個人的に名作だと思っているSF・ファンタジー作品を語ってみる。

対照的な終末論「トリフィド時代」と「渚にて」

古典SFでよくある終末ものの王道は「異種族侵略」で最も有名なのはウェルズの「宇宙戦争」でしょうが、私はあえてウィンダムの「トリフィド時代」をオススメします。

ある日、人類の大半が失明してしまった世界で、動く巨大な食人植物トリフィドによって人間がどんどん襲われていくストーリーは、まさに古き良きパニックSFですね。

目が見えている一部の人間が支配階級になっていく過程、盲目の人々が主にとなっていく現実の残酷さ、疫病の流行、社会システムの崩壊など、じわじわと追い詰められていく人類の姿は緊迫感がありますよ。

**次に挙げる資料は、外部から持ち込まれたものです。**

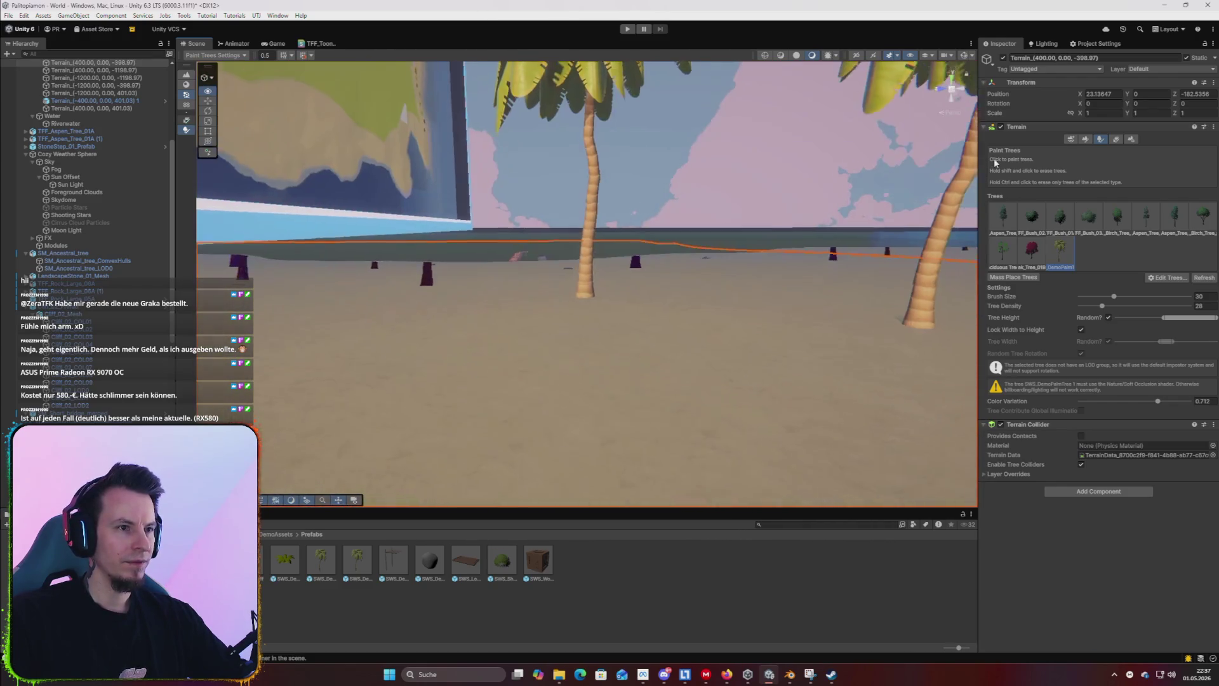
click(75, 78)
key(Left)
key(Left)
key(Left)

そんなパニック系が目立つ終末系SFの中でも「静かな終わり」を持つ作品が「渚にて」です。

核戦争により滅びるのを待つばかりの地球で、まだ放射能の届いていないオーストラリアに住む人々、たまたまたどりつけたアメリカの潜水艦の人々が、迫り来る最後を待つように日々を過ごす物語です。

無意味に逃げることもなく、殺しあうこともなく、静かに終わりを過ごし、自分なりの「最期」を選ぶ人々の姿は、不思議と悲壮感がありません。

アメリカに残した妻子を思うドワイトに恋をしたモイラの最期の純愛と、その結末も味わい深い余韻を残すものとなっています。